Demand for testing in Kensington has fluctuated over time — rising during the delta and omicron waves, declining in between. Despite the Penn team’s earlier concerns of potentially high COVID rates in this community, the testing program didn’t bear that out; they were reaching a group of people who avoided this disease, perhaps because most can’t afford to take public transportation and don’t congregate indoors or eat in restaurants. But the need for connection and support has been constant, and it’s central to Prevention Point’s role to be there with partners, including Penn Medicine, at their side, to reduce harm for people in the depths of a powerful substance use disorder.
“The syringe services program is the classic example of harm reduction,” Prevention Point’s Disch explains, “because we’re not telling people you need to stop using drugs, we’re saying we understand you’re using drugs, and you still deserve to stay safe and healthy. If you use an unsterile syringe, you’re more likely to develop infections. We’ve seen that if you can meet someone with an immediate need like a sterile syringe and they start to trust you, maybe they’ll be open to more services like testing for HIV or Hep C, or treatment.”
It’s a lesson that some more empathetic emergency medicine clinicians like McFadden and Abella also bring to their care of unhoused individuals in the hospital on a regular basis, too — though stigma against them and those with substance use disorder is also still common.
“These are folks who the world does not treat well,” Abella reflects. “The ability to bring them a sandwich, treat them with dignity, talk to them a little bit, and if they need a place to sleep for an hour, let them sleep for an hour before we send them out, is an act of kindness that feels like a really important thing because they don’t get this very often in their existence, unfortunately.”
For some among the trio Abella brought together, who have shown up every week in Kensington for nearly two years, the experience has been transformative. Yet they are all a little unsure about what lies ahead, as the city’s funding for their testing program was slated to run out after this May.
McFadden is connected to this community no matter what; she’ll keep working at the front lines in HUP’s Emergency Department and volunteering with Prevention Point as much as she can.

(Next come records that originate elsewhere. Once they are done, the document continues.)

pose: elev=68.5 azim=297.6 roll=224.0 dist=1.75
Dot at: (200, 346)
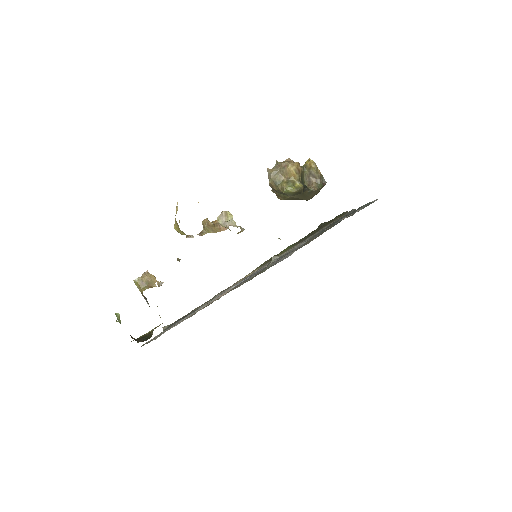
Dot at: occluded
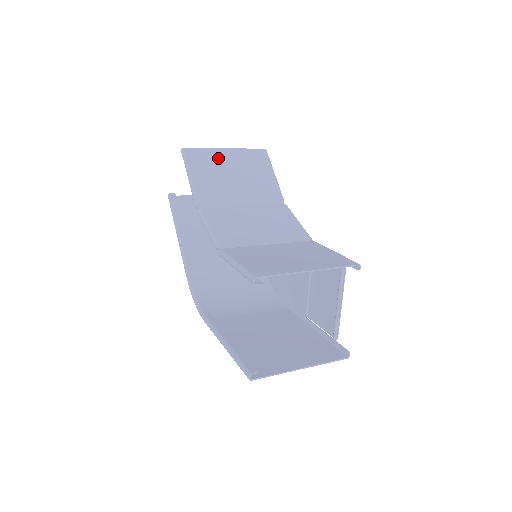
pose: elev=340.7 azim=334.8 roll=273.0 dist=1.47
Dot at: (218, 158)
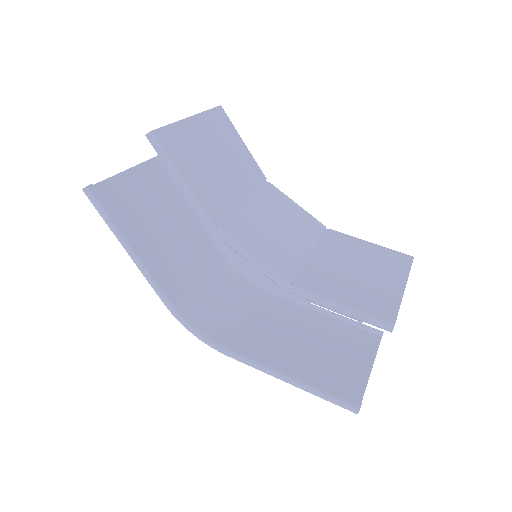
Dot at: (191, 136)
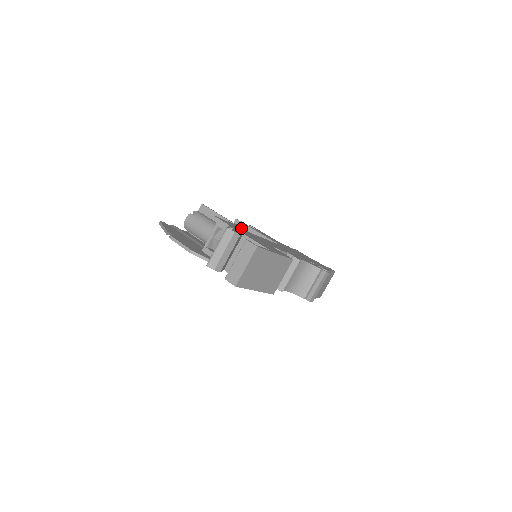
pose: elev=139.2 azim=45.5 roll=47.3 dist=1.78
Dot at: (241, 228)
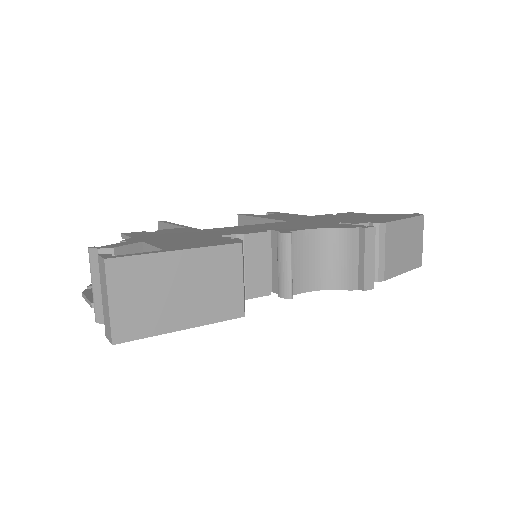
Dot at: (183, 230)
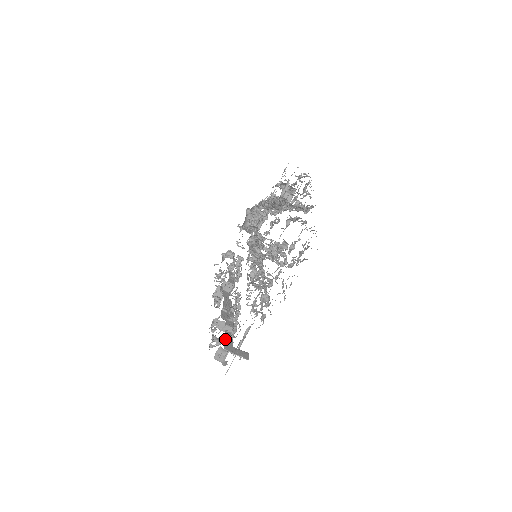
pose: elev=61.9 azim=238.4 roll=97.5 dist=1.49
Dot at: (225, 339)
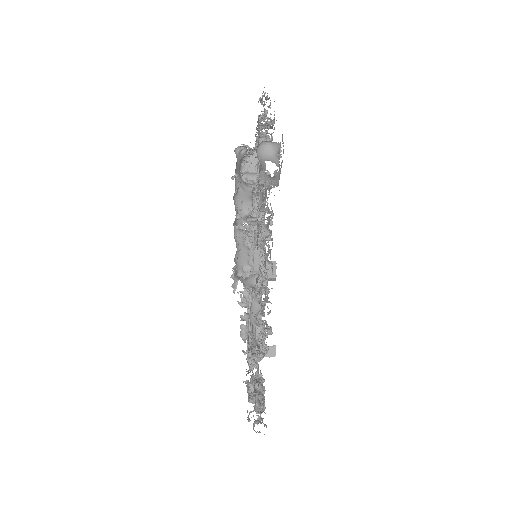
Dot at: occluded
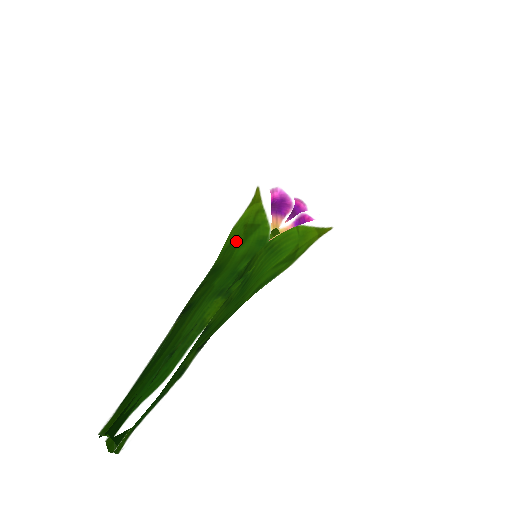
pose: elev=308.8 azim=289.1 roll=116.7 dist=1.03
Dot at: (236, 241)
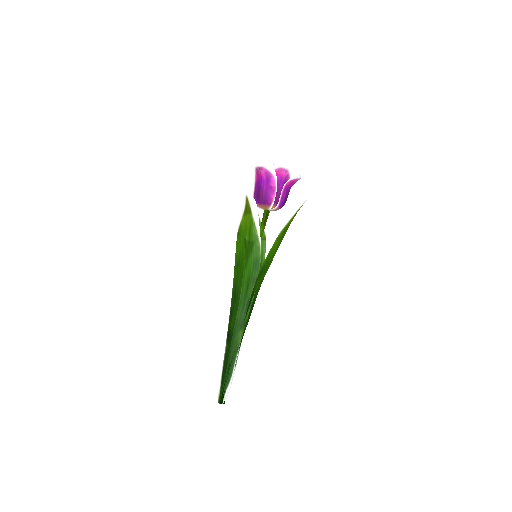
Dot at: (242, 260)
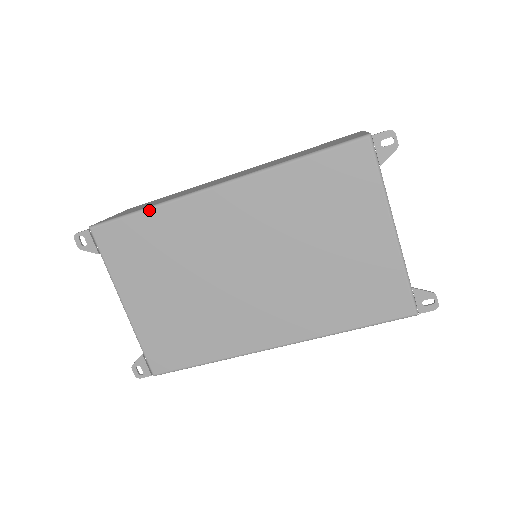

At the Love Lot, Davila was pushed out of his comfort zone in the lab. He had wanted to help, but he thought his role was lending his hand to a research study. Face to face with real people in dire straits, he had a realization: “We weren’t really a research project. We were a service.”
From that point forward Davila’s priority wasn’t the data they’d collect, but what they could collectively do to help people — from testing to warm clothing. Meanwhile, his research lab is back up and running now after the early COVID closure, but he’s not just returning to his old projects.
“My life has completely changed since this started,” says Davila, who’s also a faculty member in Penn’s School of Nursing. He’s envisioning public health research focused on trauma; he wants to measure how the body responds to exposure to community violence, and how that impacts healing from injury. And he’s thinking about, beyond the lab work, how he will collaborate with community partners and spend time with the people affected by that trauma.
Abdulhay, who completed his master’s in public health degree at Penn this spring, is still committed to the lifesaving mission of community CPR training that was once his primary job — and may be again, one of these days.
“I’d really love to return to our core CPR work and cardiovascular work,” Abella agrees. “It’s like the farmer-soldier, though. If you have to go fight the war, you fight the war and you just keep dreaming of getting back to the farm. You know, when the war’s over, I’d love to get back to what we did before COVID. But if there’s still work to be done, we’re here for it.”